Le gouvernement sénégalais a indiqué avoir ouvert une enquête sur des vidéos montrant des hommes armés en civil aux côtés des forces de défense et de sécurité durant les manifestations qui ont suivi la condamnation de l’opposant Ousmane Sonko. Elles ont fait 16 morts, selon le bilan officiel, 23 selon Amnesty International. Le parti Pastef et les ONG de défense des droits de l’Homme accusent le pouvoir d’avoir recours à des « nervis » – des hommes de main – dans les opérations de maintien de l’ordre.

Avec notre correspondante à Dakar, Charlotte Idrac

Les images ont été largement relayées dans les médias locaux et internationaux : celles d’hommes en civil, souvent à bord de pick-up blancs, chassant des manifestants. Lors d’une conférence de presse le 4 juin, la police a également présenté des vidéos prouvant, selon elle, la présence d’« individus infiltrés dans les manifestations et engagés dans des activités subversives ».

Mais les images complètes montrent que ces mêmes individus agissent aux côtés de personnes en uniforme. Selon le ministre de l’Intérieur, Antoine Félix Diom, ce sera à la justice de trancher. « Depuis quelques jours, il s’est installé au Sénégal une controverse sur la diffusion de certaines vidéos. Une enquête a été ouverte sur de tels faits, assure le ministre. Chaque observateur peut emmener sa part de vérité, mais il appartiendra en définitive à la justice de dire la vérité. Je voudrais préciser que ce ne sont pas des controverses qui sont propres à notre pays.

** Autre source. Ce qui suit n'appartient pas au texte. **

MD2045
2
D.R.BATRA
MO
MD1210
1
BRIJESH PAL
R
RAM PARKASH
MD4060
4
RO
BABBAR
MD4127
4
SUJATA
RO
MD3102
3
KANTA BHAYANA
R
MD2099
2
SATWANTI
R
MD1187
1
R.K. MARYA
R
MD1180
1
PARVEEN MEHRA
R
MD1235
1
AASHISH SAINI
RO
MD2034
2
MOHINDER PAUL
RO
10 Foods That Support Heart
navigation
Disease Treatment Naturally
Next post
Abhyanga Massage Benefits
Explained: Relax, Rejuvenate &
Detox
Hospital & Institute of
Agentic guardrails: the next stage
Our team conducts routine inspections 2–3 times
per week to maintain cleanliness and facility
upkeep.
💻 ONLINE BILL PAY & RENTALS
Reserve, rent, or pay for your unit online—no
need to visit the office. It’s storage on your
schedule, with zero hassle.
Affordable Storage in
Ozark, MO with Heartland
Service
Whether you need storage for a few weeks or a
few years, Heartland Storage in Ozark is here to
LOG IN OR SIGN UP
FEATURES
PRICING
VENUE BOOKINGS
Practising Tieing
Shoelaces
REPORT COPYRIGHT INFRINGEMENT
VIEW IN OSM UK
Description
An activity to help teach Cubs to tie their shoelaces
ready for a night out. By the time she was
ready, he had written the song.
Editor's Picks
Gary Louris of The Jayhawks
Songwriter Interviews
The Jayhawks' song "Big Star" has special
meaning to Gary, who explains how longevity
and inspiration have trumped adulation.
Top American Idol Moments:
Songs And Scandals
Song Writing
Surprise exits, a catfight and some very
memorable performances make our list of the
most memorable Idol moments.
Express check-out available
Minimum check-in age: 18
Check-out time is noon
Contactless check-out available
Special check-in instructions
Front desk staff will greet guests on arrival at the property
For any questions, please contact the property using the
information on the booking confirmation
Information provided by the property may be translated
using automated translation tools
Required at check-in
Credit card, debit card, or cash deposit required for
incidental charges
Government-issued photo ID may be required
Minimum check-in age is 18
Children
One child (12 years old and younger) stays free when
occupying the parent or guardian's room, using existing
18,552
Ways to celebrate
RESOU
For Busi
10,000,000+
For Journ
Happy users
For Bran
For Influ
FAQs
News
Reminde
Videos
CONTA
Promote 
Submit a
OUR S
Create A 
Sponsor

J’ai regardé d’ailleurs, sur l’international, qu’il y avait une controverse sur les campagnes de désinformation qui pouvaient intéresser un ou plusieurs pays. »

Le recours à des « nervis » avait déjà été constaté et dénoncé lors des émeutes meurtrières de mars 2021. À l’époque, au moins 13 personnes avaient été tuées. Les autorités avaient annoncé des enquêtes, sans résultat pour l’heure, selon les organisations de défense des droits de l’homme.

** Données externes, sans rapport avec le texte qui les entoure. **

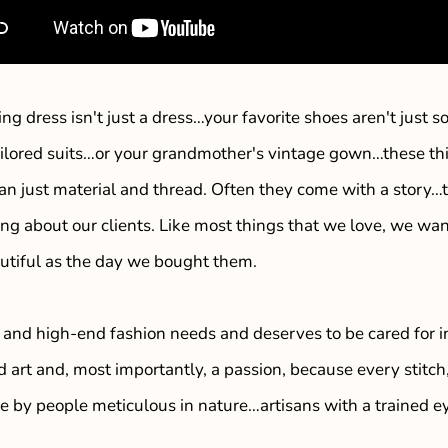
ng dress isn't just a dress…your favorite shoes aren't jus
ailored suits…or your grandmother's vintage gown…these t
an just material and thread. Often they come with a story
ng about our clients. Like most things that we love, we wa
utiful as the day we bought them.
 and high-end fashion needs and deserves to be cared for i
d art and, most importantly, a passion, because every stitc
se by people meticulous in nature…artisans with a trained 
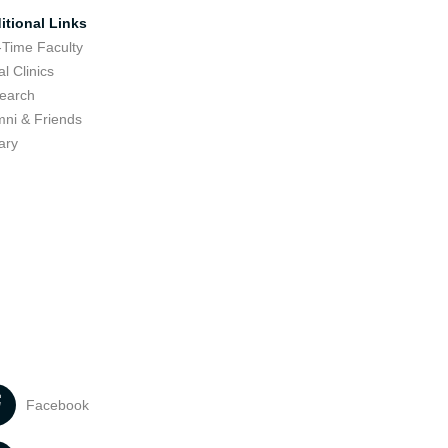
itional Links
-Time Faculty
l Clinics
earch
mni & Friends
ary
Facebook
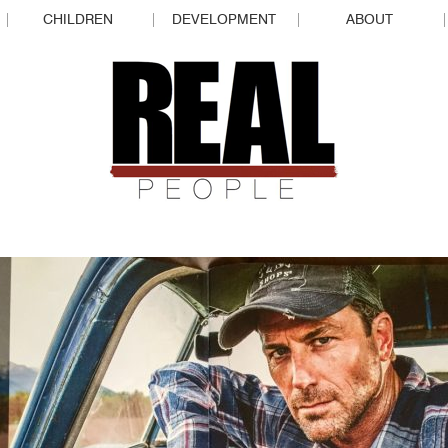
CHILDREN
DEVELOPMENT
ABOUT
REAL P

La Ligue des droits de l’homme veut une enquête indépendante

En attendant, la société civile sceptique sur l’enquête annoncée, constate notre envoyé spécial à Dakar David Baché. Le signal serait positif… s’il était jugé crédible. Mais Denis Ndour, vice-président de la Ligue sénégalaise des droits de l’homme, n’est pas vraiment convaincu : « Chaque fois qu’il y a eu des morts ou que des populations se sont posées des questions, tantôt c’est le procureur qui fait un point de presse pour rassurer, tantôt c’est un ministre de la République qui nous dit qu’il y a des enquêtes. Et au final, ce sont des enquêtes où il n’y a jamais de résultats », dit-il.

Les vidéos sur lesquelles les autorités sénégalaises promettent d’enquêter mettent à mal la version officielle. 

La plus virale, celle d’un homme en t-shirt rouge armé d’un fusil, avait été utilisée par la police elle-même, afin de démontrer l’infiltration des manifestations par des hommes venus « tirer sur la population » pour « ensuite accuser les forces de l’ordre », selon les propos tenus par le commissaire de la police nationale sénégalaise, Mohamadou Gueye, le 4 juin dernier lors d’une conférence de presse.

Mais une version plus longue de cette même vidéo, qui a largement circulé sur les réseaux sociaux avant d’être analysée par plusieurs médias, montre cet homme en connivence avec des policiers sénégalais, à bord du même véhicule. 

Denis Ndour, de la Ligue sénégalaise des droits de l’homme, demande une enquête indépendante : « Ce serait mieux d’avoir une commission indépendante de grandes personnalités, reconnues pour leur intégrité neutre dans les affaires publiques : des professeurs d’université, des leaders d’opinion… Ce serait beaucoup plus crédible. » 

De leur côté, les organisations de défense des droits humains continuent de mener, collectivement, leurs propres investigations.